Jakob Ihre nos deleita con una sensacional fotografía gracias a la cual se llevó el premio en el festival de cine de Estocolmo. Elegante y modesta a partes iguales, se encarga de retratar perfectamente ese turbulento escenario emocional por el que se mueve el protagonista. Un estupendo trabajo de composición que funciona a la perfección junto al guion escrito por el propio Trier y su fiel colaborador en este apartado, Eskil Vogt. Un magnífico libreto lleno de diálogos muy profundos que esconden una gran crítica social bajo el manto pesimista que los envuelve.

Tareas pendientes>
1. Responde según el texto extraído:
(a) ¿Quién es el autor de la fotografía?
(b) ¿En qué festival obtuvo el premio?
(c) ¿Quién escribió el guion junto a Trier?
2. Indica, por favor, si cada afirmación concuerda con el texto extraído. Contesta sí o no y cita literalmente las palabras que lo deciden.
(a) La fotografía ganó un premio en el festival de cine de Estocolmo.
(b) Trier escribió el guion sin ningún colaborador.
(c) Los diálogos del libreto se describen como superficiales.

Entradas proporcionadas>
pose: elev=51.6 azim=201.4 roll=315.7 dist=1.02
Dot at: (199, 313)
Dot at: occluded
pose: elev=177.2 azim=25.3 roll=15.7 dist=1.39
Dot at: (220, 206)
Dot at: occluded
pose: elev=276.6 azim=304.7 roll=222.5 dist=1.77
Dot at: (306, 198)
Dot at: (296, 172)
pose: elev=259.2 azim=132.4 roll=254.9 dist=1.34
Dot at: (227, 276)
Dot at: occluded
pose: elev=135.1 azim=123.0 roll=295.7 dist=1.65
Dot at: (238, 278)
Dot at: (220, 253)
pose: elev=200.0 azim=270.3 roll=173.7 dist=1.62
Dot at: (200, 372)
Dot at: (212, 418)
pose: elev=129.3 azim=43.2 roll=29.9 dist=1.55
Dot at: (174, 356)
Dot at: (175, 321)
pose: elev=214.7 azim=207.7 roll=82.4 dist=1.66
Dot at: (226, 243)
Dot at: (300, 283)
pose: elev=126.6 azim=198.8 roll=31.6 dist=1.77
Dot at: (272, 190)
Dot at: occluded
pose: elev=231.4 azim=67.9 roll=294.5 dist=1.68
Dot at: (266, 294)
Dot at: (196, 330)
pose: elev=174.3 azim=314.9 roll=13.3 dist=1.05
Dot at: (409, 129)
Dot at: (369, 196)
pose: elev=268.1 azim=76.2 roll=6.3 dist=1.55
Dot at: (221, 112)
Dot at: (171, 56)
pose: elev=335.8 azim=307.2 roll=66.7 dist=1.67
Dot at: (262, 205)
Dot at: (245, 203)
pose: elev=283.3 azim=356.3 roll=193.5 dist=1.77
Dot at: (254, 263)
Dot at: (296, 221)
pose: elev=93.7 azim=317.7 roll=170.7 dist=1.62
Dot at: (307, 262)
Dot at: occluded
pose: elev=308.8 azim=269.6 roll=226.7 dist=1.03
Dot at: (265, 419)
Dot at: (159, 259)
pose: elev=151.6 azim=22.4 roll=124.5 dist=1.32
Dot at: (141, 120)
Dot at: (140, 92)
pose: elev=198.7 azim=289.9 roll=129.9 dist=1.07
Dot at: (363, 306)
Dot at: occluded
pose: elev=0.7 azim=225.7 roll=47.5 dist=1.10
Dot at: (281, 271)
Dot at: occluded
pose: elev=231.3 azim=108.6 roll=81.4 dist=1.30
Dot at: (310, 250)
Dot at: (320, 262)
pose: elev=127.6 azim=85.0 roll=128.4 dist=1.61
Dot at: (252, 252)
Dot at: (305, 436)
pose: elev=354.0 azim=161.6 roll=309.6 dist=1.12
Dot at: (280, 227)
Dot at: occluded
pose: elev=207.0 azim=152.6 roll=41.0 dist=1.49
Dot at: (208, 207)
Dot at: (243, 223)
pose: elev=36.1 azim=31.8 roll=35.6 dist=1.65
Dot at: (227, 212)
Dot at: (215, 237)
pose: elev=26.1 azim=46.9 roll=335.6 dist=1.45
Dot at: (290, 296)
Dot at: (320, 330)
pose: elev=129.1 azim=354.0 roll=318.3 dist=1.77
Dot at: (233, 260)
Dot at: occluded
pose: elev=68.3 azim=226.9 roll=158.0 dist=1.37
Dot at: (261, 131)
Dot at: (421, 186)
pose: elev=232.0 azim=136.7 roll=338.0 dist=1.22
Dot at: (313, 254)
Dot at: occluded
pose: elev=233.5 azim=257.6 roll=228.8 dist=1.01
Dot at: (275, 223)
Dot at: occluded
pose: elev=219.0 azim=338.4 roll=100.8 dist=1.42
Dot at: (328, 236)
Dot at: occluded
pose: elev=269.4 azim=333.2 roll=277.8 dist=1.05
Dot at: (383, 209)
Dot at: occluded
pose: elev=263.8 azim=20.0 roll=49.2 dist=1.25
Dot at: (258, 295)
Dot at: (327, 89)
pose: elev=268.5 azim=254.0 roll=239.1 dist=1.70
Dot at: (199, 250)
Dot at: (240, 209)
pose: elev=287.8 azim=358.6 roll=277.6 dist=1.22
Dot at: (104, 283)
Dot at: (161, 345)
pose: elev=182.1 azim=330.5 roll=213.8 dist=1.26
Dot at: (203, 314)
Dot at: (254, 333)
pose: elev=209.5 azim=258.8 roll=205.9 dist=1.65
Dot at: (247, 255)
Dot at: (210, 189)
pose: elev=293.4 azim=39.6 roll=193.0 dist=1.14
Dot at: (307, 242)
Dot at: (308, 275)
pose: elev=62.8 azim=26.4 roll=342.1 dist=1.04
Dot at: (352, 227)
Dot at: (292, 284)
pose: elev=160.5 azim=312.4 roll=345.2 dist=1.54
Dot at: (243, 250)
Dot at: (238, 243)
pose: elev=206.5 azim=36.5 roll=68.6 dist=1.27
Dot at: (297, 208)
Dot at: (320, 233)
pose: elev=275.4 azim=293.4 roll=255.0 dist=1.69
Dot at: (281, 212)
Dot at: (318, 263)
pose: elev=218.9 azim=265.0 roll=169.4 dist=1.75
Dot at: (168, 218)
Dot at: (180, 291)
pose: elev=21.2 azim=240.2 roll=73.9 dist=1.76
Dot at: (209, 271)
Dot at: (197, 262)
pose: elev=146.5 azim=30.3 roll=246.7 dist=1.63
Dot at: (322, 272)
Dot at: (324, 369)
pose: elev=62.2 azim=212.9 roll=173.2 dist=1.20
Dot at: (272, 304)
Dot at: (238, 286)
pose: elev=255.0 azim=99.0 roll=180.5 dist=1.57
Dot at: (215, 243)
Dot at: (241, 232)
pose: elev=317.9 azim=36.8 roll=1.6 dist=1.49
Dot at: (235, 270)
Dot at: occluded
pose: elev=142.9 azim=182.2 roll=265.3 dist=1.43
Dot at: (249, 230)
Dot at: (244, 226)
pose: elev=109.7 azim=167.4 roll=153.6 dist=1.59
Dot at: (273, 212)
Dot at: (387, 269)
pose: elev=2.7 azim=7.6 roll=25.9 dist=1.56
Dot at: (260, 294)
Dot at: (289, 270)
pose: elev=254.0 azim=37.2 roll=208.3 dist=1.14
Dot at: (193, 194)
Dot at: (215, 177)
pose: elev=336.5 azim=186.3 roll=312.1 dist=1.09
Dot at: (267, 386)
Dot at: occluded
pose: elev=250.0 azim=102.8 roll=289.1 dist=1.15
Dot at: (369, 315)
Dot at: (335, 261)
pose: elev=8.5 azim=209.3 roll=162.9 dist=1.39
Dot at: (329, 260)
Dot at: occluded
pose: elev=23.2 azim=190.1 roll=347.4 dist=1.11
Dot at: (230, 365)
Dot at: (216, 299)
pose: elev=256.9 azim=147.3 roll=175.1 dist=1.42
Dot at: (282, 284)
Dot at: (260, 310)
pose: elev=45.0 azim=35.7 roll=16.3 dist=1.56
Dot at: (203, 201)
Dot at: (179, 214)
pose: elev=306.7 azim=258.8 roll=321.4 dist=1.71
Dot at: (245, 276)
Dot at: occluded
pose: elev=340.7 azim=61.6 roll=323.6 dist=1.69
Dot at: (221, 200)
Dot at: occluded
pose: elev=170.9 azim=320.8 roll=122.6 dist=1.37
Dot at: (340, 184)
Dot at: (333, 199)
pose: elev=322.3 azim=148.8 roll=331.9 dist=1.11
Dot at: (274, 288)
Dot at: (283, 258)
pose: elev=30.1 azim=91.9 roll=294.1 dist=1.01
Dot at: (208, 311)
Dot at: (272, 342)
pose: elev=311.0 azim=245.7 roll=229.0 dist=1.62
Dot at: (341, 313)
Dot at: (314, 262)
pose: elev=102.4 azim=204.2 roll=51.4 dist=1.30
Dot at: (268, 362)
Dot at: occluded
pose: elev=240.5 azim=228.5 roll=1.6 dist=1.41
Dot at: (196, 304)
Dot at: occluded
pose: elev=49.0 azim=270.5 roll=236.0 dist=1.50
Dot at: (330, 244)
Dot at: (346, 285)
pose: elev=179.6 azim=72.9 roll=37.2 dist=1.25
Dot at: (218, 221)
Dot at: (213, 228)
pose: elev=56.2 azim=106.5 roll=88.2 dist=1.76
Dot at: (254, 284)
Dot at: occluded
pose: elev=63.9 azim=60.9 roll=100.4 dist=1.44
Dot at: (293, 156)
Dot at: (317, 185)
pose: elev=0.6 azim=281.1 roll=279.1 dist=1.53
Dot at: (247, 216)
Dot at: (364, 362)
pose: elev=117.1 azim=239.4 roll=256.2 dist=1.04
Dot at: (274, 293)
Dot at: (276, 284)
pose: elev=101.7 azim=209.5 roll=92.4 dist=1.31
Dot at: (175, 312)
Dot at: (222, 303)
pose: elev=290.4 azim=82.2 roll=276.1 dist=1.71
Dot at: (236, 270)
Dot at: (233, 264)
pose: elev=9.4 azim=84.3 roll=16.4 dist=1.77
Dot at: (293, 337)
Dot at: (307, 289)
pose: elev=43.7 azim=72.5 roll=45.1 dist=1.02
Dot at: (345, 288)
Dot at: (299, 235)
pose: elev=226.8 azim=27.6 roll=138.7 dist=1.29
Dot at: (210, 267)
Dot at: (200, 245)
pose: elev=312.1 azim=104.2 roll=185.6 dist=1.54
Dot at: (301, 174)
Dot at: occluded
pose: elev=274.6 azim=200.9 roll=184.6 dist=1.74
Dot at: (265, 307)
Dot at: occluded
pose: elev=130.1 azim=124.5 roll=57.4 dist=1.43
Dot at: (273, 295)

Resultados en orden>
1.
(a) Jakob Ihre.
(b) En el festival de cine de Estocolmo.
(c) Eskil Vogt.

2.
(a) Sí: "se llevó el premio en el festival de cine de Estocolmo".
(b) No: "escrito por el propio Trier y su fiel colaborador en este apartado, Eskil Vogt".
(c) No: "diálogos muy profundos".